Массивный ясеневый стол служил центром притяжения в пространстве кабинета, что вполне согласовывалось с законами физики, учитывая его размеры. Дариус обожал этот предмет мебели, тяжелый и монолитный, словно бы выпиленный единой деталью из исполинского бруска древесины, считал его личным источником энергии, необходимой для работы, и старался держать в чистоте и порядке (не без помощи Марты, конечно). На полу между столом и креслом лежал теплый коврик, больше напоминающий маленький плед с медово-зеленым ворсом. Иногда Дариус разувался прямо на рабочем месте и опускал на мягкую поверхность свои отекшие больные ноги, как в живую траву.
Несколько лет назад Марта притащила в кабинет несколько огромных горшков с душистой черной землей, из которой торчали крошечные бледные ростки. Женщина расставила их по помещению в только ей понятном порядке и бескомпромиссно заявила, что тот, кто посмеет сдвинуть их с места, будет иметь дело с ней, и добром это не кончится. Потом оказалось, такие горшки появились не только в его кабинете, а во всем крыле, и ультиматум касался каждого из них. Марта планировала лично ухаживать за побегами, чтобы оживить «царство мертвой древесины» (так она и сказала, имея в виду пол, мебель и в особенности книги в кабинете босса).
Тронутый заботой, Дариус не стал сопротивляться. Вскоре ему самому понравилось в свободные минуты поливать ростки и наблюдать за их развитием.
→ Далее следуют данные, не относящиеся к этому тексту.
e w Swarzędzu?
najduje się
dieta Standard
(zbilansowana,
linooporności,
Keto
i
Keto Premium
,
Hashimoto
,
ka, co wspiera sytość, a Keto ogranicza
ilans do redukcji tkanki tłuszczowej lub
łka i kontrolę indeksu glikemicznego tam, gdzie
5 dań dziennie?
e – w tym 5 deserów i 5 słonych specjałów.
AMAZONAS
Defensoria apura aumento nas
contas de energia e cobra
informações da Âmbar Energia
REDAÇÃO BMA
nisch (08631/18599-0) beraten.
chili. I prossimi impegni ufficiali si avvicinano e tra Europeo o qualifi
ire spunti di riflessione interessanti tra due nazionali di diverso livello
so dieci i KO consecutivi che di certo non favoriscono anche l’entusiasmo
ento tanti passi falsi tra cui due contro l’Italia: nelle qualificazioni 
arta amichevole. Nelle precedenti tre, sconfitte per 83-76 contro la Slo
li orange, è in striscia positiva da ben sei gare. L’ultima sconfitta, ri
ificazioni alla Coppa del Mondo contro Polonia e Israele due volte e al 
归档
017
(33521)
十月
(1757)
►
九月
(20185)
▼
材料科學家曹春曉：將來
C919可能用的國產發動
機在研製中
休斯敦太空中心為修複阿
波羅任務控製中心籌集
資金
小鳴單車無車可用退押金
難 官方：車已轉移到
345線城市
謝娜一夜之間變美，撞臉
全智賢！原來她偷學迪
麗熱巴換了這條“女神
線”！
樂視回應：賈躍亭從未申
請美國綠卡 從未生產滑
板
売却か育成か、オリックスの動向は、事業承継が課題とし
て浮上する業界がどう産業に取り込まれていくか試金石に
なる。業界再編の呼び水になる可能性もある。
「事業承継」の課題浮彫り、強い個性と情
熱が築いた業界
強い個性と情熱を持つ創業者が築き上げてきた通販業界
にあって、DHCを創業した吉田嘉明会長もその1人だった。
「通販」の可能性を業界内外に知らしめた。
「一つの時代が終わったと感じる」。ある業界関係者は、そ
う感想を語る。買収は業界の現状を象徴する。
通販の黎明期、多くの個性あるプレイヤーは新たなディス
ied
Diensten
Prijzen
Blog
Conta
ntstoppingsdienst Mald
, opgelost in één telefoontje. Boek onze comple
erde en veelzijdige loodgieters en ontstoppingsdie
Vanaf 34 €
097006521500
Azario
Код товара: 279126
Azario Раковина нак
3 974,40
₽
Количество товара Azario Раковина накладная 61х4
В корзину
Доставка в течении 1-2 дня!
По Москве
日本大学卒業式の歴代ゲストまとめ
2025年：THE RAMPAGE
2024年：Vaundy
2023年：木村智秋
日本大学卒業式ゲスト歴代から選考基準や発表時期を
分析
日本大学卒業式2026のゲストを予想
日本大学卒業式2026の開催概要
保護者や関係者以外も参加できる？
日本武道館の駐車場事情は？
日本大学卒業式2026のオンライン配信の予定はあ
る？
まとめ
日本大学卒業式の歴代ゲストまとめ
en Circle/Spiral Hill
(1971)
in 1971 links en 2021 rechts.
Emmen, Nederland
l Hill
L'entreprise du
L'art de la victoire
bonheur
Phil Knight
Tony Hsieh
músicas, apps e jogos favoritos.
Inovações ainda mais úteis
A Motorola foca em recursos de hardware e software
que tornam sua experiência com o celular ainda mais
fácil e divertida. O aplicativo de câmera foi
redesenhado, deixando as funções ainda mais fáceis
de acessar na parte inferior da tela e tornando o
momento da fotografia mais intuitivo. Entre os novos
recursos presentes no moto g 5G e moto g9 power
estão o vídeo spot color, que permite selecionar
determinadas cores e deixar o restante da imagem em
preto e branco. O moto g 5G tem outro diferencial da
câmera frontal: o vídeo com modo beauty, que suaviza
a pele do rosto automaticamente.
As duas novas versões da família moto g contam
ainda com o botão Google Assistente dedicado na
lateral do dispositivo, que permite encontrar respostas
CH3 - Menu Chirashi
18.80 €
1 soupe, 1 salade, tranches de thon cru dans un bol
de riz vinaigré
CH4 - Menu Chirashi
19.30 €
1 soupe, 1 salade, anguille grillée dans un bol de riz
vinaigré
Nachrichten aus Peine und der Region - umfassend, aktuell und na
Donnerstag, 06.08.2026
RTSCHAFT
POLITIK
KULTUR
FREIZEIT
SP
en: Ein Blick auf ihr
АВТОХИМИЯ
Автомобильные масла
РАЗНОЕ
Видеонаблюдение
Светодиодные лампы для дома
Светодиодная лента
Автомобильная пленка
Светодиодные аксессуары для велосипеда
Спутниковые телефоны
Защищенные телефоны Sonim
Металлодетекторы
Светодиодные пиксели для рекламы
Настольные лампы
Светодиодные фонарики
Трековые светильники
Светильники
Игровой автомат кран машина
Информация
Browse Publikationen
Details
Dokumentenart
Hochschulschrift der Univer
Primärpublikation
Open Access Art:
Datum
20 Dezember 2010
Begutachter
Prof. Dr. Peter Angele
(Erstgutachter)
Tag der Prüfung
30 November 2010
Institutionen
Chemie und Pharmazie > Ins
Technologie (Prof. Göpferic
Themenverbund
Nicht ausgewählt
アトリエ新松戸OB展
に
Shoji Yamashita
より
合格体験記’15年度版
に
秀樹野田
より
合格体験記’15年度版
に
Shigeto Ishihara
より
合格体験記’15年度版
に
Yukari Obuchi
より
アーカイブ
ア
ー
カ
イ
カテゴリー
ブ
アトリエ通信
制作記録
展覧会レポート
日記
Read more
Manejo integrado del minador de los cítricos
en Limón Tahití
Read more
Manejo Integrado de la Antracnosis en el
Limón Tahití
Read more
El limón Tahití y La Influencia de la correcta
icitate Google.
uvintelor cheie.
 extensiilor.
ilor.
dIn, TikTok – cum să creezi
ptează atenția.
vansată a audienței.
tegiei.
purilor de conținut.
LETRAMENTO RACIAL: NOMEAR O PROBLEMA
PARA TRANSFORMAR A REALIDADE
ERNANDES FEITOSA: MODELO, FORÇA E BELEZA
А теперь растения, название которых он все время забывал, раскинули пышные ветви свежими зелеными подушками, равномерно разместившись по кабинету. С их появлением дышать и работать действительно стало приятнее. Молчаливые и обманчиво безразличные друзья стали частью интерьера, генерируя кислород в малых дозах. Наблюдая за ними, Дариус часто задумывался о том, что во многих вопросах женщины намного мудрее мужчин, и притом гораздо скромнее, поэтому мужчинам следует прислушиваться к ним, не требуя никаких объяснений, а просто доверившись их беспроигрышному чутью.